In the second millennium G-d challenged man to make it on his own. On the surface, it was a harsh, even tragic, era, for everything, including life itself, was earned solely by merit. At one point, there were only eight deserving human beings. But this uncompromising severity on the part of G-d is what allowed the world to develop from within. To become a vital, productive world, a world whose deeds have consequence and significance, instead of a world that is the passive recipient of Divine charity. This was the era in which Noah and his descendents struggled (and often blundered) about, building a new self-made world on the foundation of the old bequeathed one. Thus, the closing verses of Bereishit describe not the beginning of the age of severity, but the closing years of the age of benevolence. They describe a morally immature world, a world in which all blessing, material or spiritual, is taken for granted. Indeed, it is the natural end of an era in which responsibility is neither assumed nor exacted, in which man has yet to be weaned from the apron-strings of creation.
The final generation of the second millennium yielded Abraham, the ultimate spiritually self-made-man: the son of a Mesopotamian idol-maker, he came to recognize the truth of a One G-d with nothing but the majesty of the universe and his own inquisitive mind to go on. Single-handedly, he battled the entrenched paganism of his native land and won over a large following to the monotheistic faith and ethos he espoused. So Abraham – or rather the Abram of his first 75 years – is very much a part of the Noah era – indeed, he represents its culmination and redeeming element. If there is a single point to Abraham’s early years it is that yes, man can make it on his own.
But then came the Divine call: “Lech Lecha! Go to you… that I will show you!” After attaining the utmost in human potential, go on.

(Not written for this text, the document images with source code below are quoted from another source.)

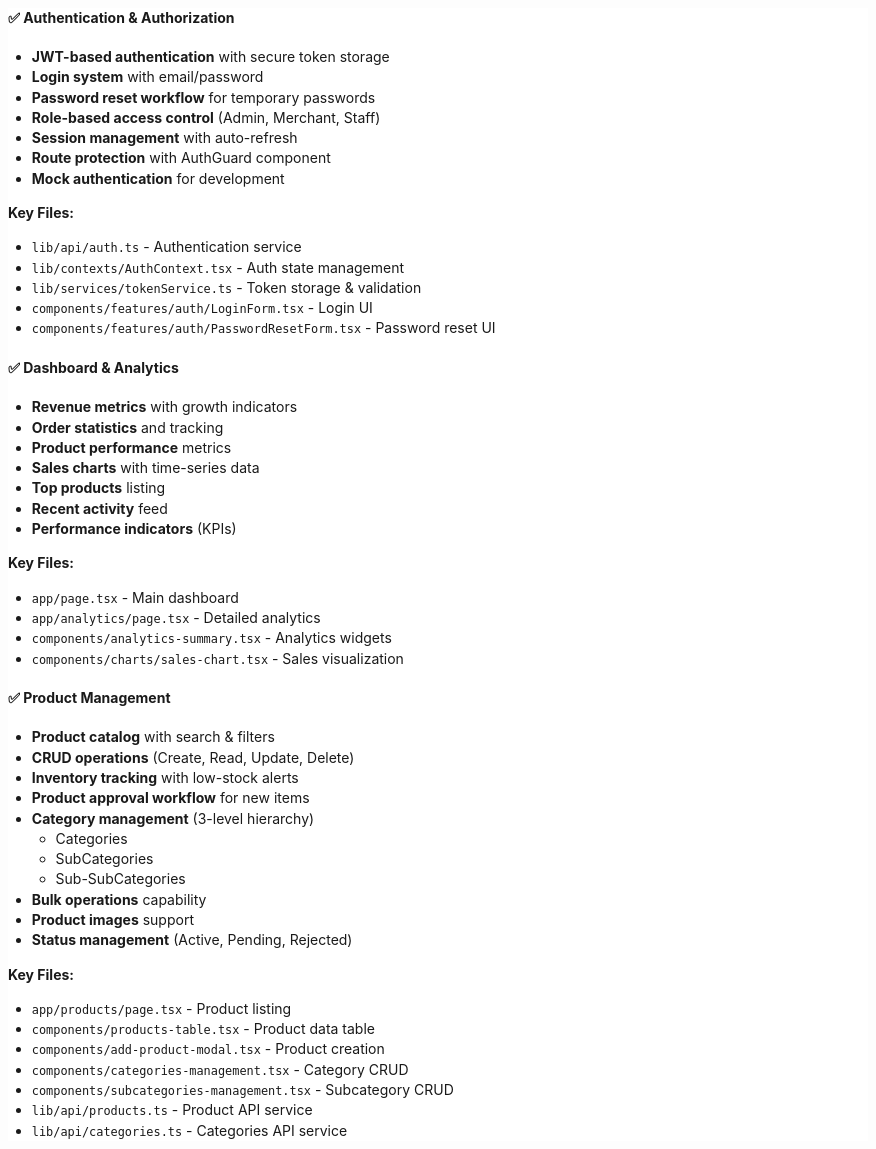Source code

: #### ✅ Authentication & Authorization
- **JWT-based authentication** with secure token storage
- **Login system** with email/password
- **Password reset workflow** for temporary passwords
- **Role-based access control** (Admin, Merchant, Staff)
- **Session management** with auto-refresh
- **Route protection** with AuthGuard component
- **Mock authentication** for development

**Key Files:**
- `lib/api/auth.ts` - Authentication service
- `lib/contexts/AuthContext.tsx` - Auth state management
- `lib/services/tokenService.ts` - Token storage & validation
- `components/features/auth/LoginForm.tsx` - Login UI
- `components/features/auth/PasswordResetForm.tsx` - Password reset UI

#### ✅ Dashboard & Analytics
- **Revenue metrics** with growth indicators
- **Order statistics** and tracking
- **Product performance** metrics
- **Sales charts** with time-series data
- **Top products** listing
- **Recent activity** feed
- **Performance indicators** (KPIs)

**Key Files:**
- `app/page.tsx` - Main dashboard
- `app/analytics/page.tsx` - Detailed analytics
- `components/analytics-summary.tsx` - Analytics widgets
- `components/charts/sales-chart.tsx` - Sales visualization

#### ✅ Product Management
- **Product catalog** with search & filters
- **CRUD operations** (Create, Read, Update, Delete)
- **Inventory tracking** with low-stock alerts
- **Product approval workflow** for new items
- **Category management** (3-level hierarchy)
  - Categories
  - SubCategories
  - Sub-SubCategories
- **Bulk operations** capability
- **Product images** support
- **Status management** (Active, Pending, Rejected)

**Key Files:**
- `app/products/page.tsx` - Product listing
- `components/products-table.tsx` - Product data table
- `components/add-product-modal.tsx` - Product creation
- `components/categories-management.tsx` - Category CRUD
- `components/subcategories-management.tsx` - Subcategory CRUD
- `lib/api/products.ts` - Product API service
- `lib/api/categories.ts` - Categories API service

Go on, to the place which I will show you, to a Divine you which I will show you how to attain.
In Abraham’s 75th year, a new era opened – the era of Torah. The era of tifferet, of the harmony and synthesis of the Divinely bestowed and humanly earned. The era in which G-d is to communicate to man His wisdom and will, enclothed in the garments of human reason and human endeavor. The era in which the Almighty is to breach the barrier between the G-dly and the terrestrial, allowing a Divine gift to become a human achievement, and a human effort to touch the Divine.
Based on an address by the Rebbe on Shabbos Noach of 1963.
Adapted from the teachings of the Rebbe by Yanki Tauber.
 The Shabbat on which the Torah section Lech Lecha (Gen. 12-17) is read.
 A 7th millennium, the age of Moshiach, will follow the 6,000 years of contemporary history, corresponding to the 7th element of creation – the Divine attribute of malchut, embodied in the tranquility and perfection of Shabbat.